Camas, mapas y planos, versiones de lo mismo: formas de no perderse, intentos por encontrarse.

“Si pienso a las obras que estoy mostrando ahora como si fueran mapas creo que por primera vez tienen algo de local, algo que es propio de esta ciudad. Curiosamente, durante una década y pico, lo que me distinguía era hacer mapas pero en ese período yo no hice mapas de Argentina, ni de Buenos Aires. Y lo decidí conscientemente, porque nunca quise hacer un mapa que pudiera ubicarme a mí mismo. Sin embargo, al volver a mirar estas obras de los ‘80 veo una suerte de geografía local, aunque no pueda decir exactamente por qué, ni desgranar por completo lo que hay en esas pinturas”. Las series reunidas en esta exhibición –Nadie olvida nada, Mar dulce y Siete últimas canciones– contienen cierta experiencia de aquellos años, un registro de época fantasioso y dramático que condensa la intensidad de la post-dictadura, el bullicio creativo y cultural que se vivía, como así también las sombras que escondían las luces de la ciudad. Al mismo tiempo, vistas desde el hoy, ilustran la debacle de la vida cotidiana, la complejidad que puede presentar habitar una cama y, de una forma u otra, registran a esa sombra que, un tiempo a esta parte, ha inundado las casas y las calles disfrazada de libertad, pero que en el fondo esconde otra cosa.

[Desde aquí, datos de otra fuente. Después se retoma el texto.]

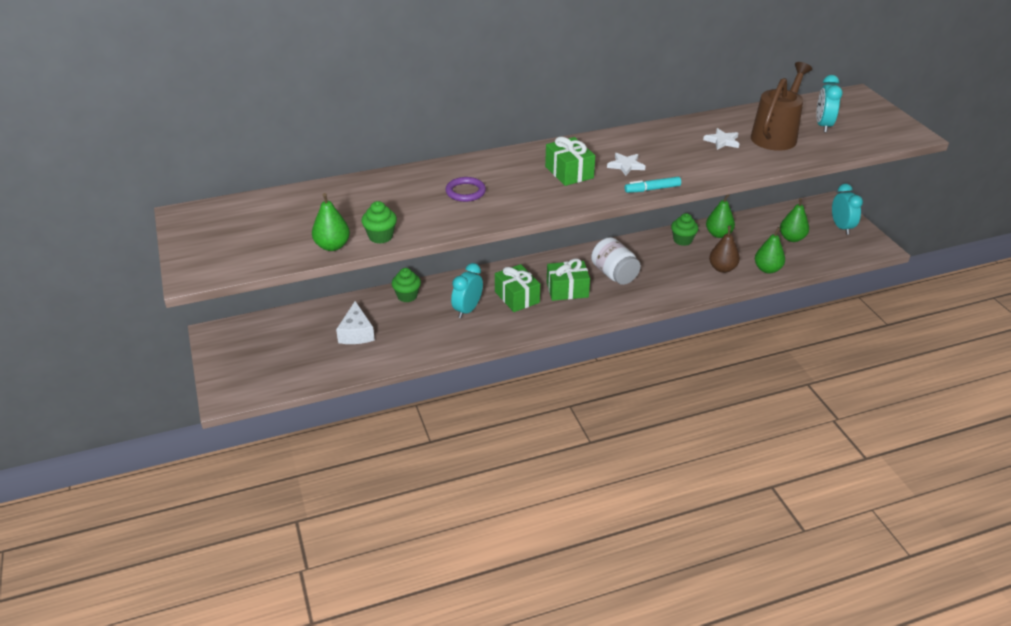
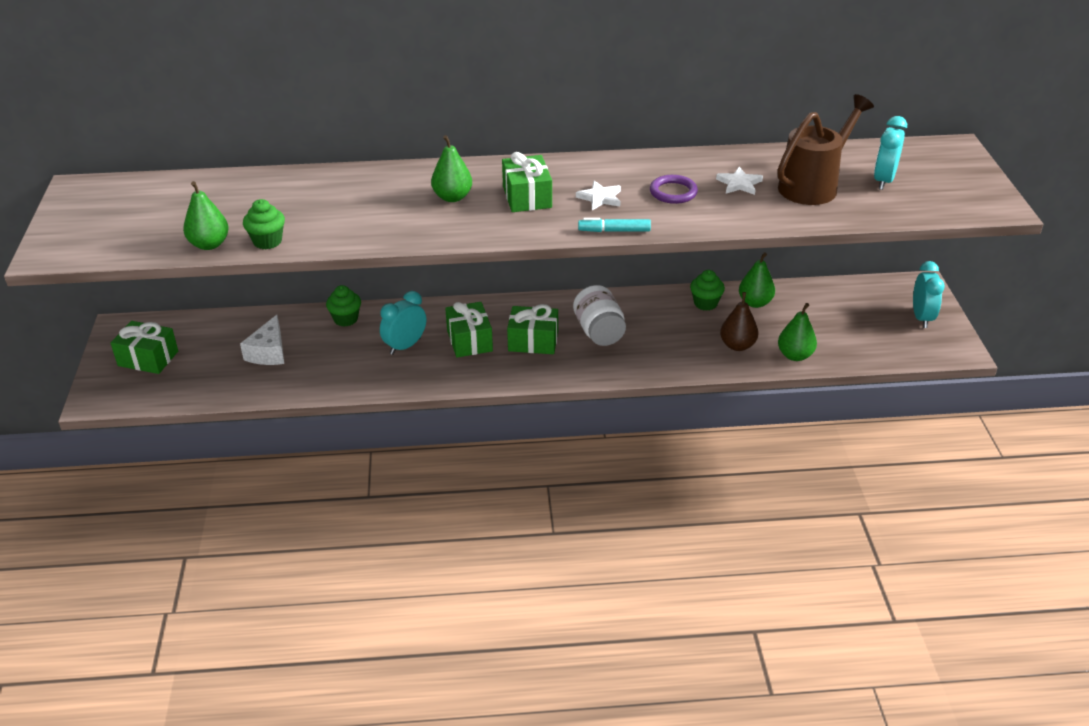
camera: 15 degrees right, 0 degrees up
purple ring [445,177,486,202] -> purple ring moved to [650,175,698,204]
green pear [780,198,809,242] -> green pear moved to [431,135,472,202]
none -> green gift [111,321,178,374]

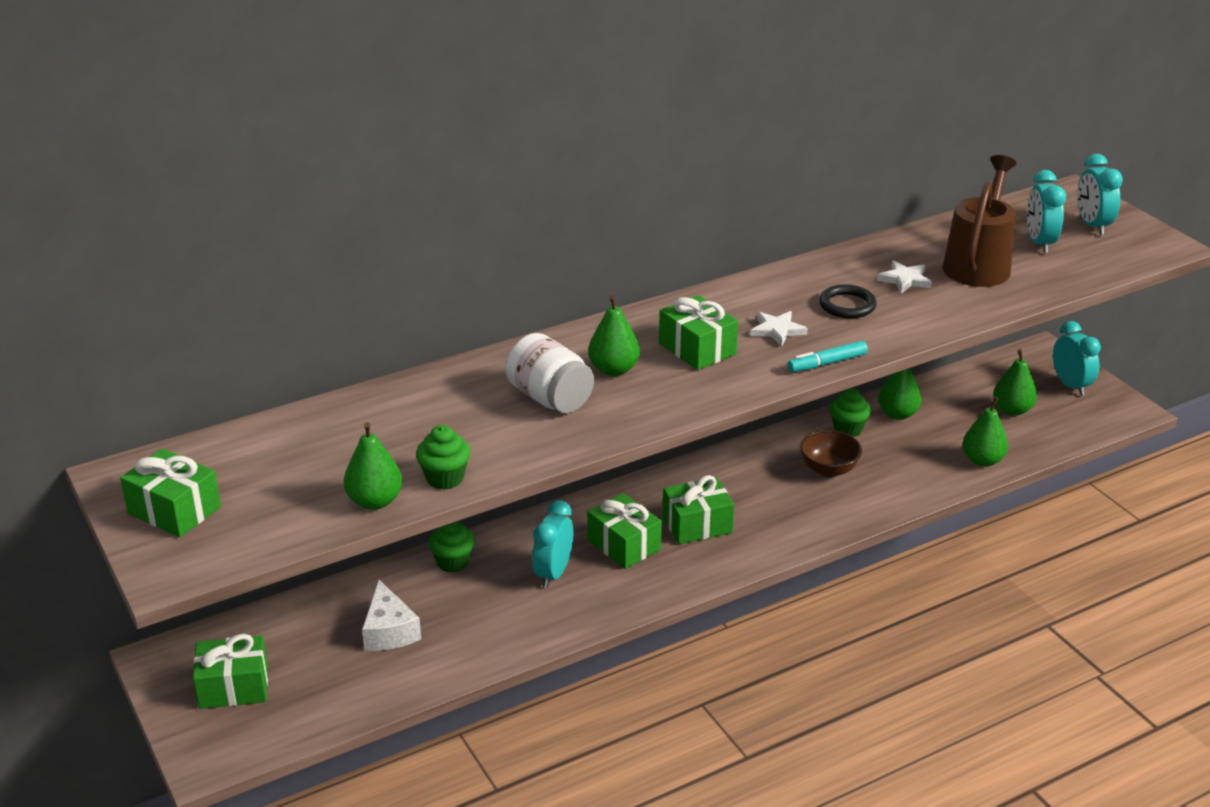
camera: 25 degrees left, 5 degrees down
white jar [573,285,626,346] -> white jar moved to [506,333,594,413]
purple ring [650,175,698,204] -> black ring [819,284,877,319]
brown pear [720,292,758,351] -> none
none -> green gift [120,448,221,537]
none -> brown bowl [800,430,862,477]
none -> green pear [993,349,1037,416]
none -> turquoise clock [1077,154,1123,235]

Kuitca vuelve a casa en 2025. Y vuelve con la cartografía que pide –o exige– esta ciudad, con imágenes que condensan la excitación que genera vivir en un lugar donde suceden eventos canónicos semana tras semana. Dentro de veinte años, cuando el artista vuelva a volver con otra muestra, tendría que traer abajo del brazo estas mismas pinturas. Y así hasta el infinito. Porque qué mejor que tener a la vista de todos los mapas de una ciudad llena de personas que no se olvidan de nada, que se bañan en un mar dulce y que escuchan siete eternas canciones.

Kuitca 86 se puede visitar de miércoles a lunes, de 12 a 20, en el Malba, Av. Figueroa Alcorta 3415. Hasta el 16 de julio. Entrada: $9000.